Menurut pendapat kami, hal tersebut tidaklah begitu penting, sebuah perintah meskipun tidak ada hikmahnya juga tidak mengapa, misalkan disuruh puasa ya puasa saja meski tanpa tahu tujuannya. Contoh lain misalkan sembahyang, tujuannya sembahyang itu begini-begitu, lalu seandainya tujuan itu ternyata tidak ada apakah sembahyang tidak menjadi penting?
Tetap saja penting karena itu perintah. Kalau semua serba berangkat dari tujuan melaksanakannya, lalu yang penting tujuannya atau syariatnya?. Dari cerita Nabiyullah Ibrahim dan Nabiyullah Ismail yang lebih utama adalah syariatnya, entah mengerti atau tidak tujuannya pokoknya kalau ada perintah maka harus dilaksanakan.
Dalam kisah Nabiyullah Ibrahim dan nabiyullah Ismail digambarkan hanya dalam hitungan sepersekian detik diganti dengan domba/kambing. Tidak usah dipikir tadi Malaikat menyiapkannya bagaimana? Dari sebelah mana datangnya?, hal itu tak perlu dipertanyakan karena Alllah Swt. tidak bisa dirasionalkan. Nabiyullah Ibrahim mengimani segala perintah dari Allah, iman tidak hanya 99%, tetapi 100%, kalau bisa malah lebih.

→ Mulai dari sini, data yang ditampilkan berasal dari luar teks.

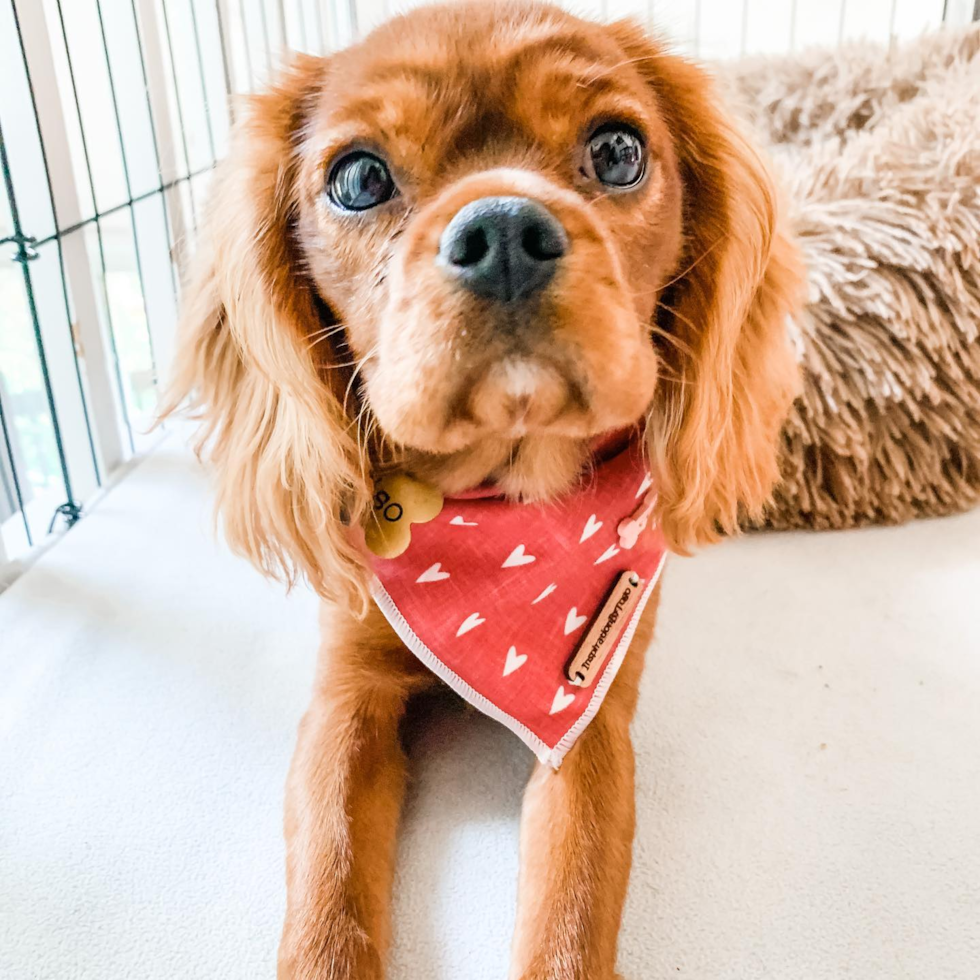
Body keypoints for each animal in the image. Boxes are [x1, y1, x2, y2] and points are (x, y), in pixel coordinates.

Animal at [163, 3, 804, 976]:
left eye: (618, 150)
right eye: (357, 177)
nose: (502, 231)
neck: (499, 505)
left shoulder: (588, 719)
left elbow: (570, 915)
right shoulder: (344, 701)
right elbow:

Peristiwa Nabiyullah Ibrahim menyembelih putranya lalu diganti dengan kambing itu akhirnya menyebar ke seantero dunia, mengoreksi tradisi kabilah Jumhur yang menyembelih anaknya untuk persembahan. Kenapa kambing yang dijadikan pengganti Nabiyullah Ismail?
Alasannya adalah karena kambing middle class, orang dengan ekonomi kebawah sampai menengah mampu membelinya. Kalau begitu kenapa tidak ayam atau bebek? Saat itu di sana tidak ada ayam dan bebek. Maka dari itu diambillah kambing sebagai pilihan, dari harganya terjangkau merakyat.
Saat Rasulullah Saw. akan menyembelih hewan kurban beliau berdoa:
بِسْمِ اللَّهِ اللَّهُمَّ تَقَبَّلْ مِنْ مُحَمَّدٍ وَآلِ مُحَمَّدٍ وَمِنْ أُمَّةِ مُحَمَّد
Artinya: Dengan nama Allah, Ya Allah terimalah kurban ini dari Muhammad dan keluarga Muhammad, dan umat Muhammad.
Hadis di atas menunjukkan Rasulullah sudah berkurban untuk umatnya. Tetapi sebagai umatnya, kita tidak boleh berpikiran: “ya sudah tidak usah kurban, Rasulullah sudah kurban untuk umatnya kok”. Ibarat regristasi, Rasulullah sudah mendaftarkan nama kita, maka saat kita terlahir di dunia ini maka kita meneruskannya dengan berkurban sendiri.
Kalau mampu membeli satu kambing untuk satu orang, kalau belum mampu satu kambing untuk satu keluarga, jika itu diistiqomahkan setiap tahun, maka berjalan tujuh tahun sudah ada jatah untuk tujuh orang.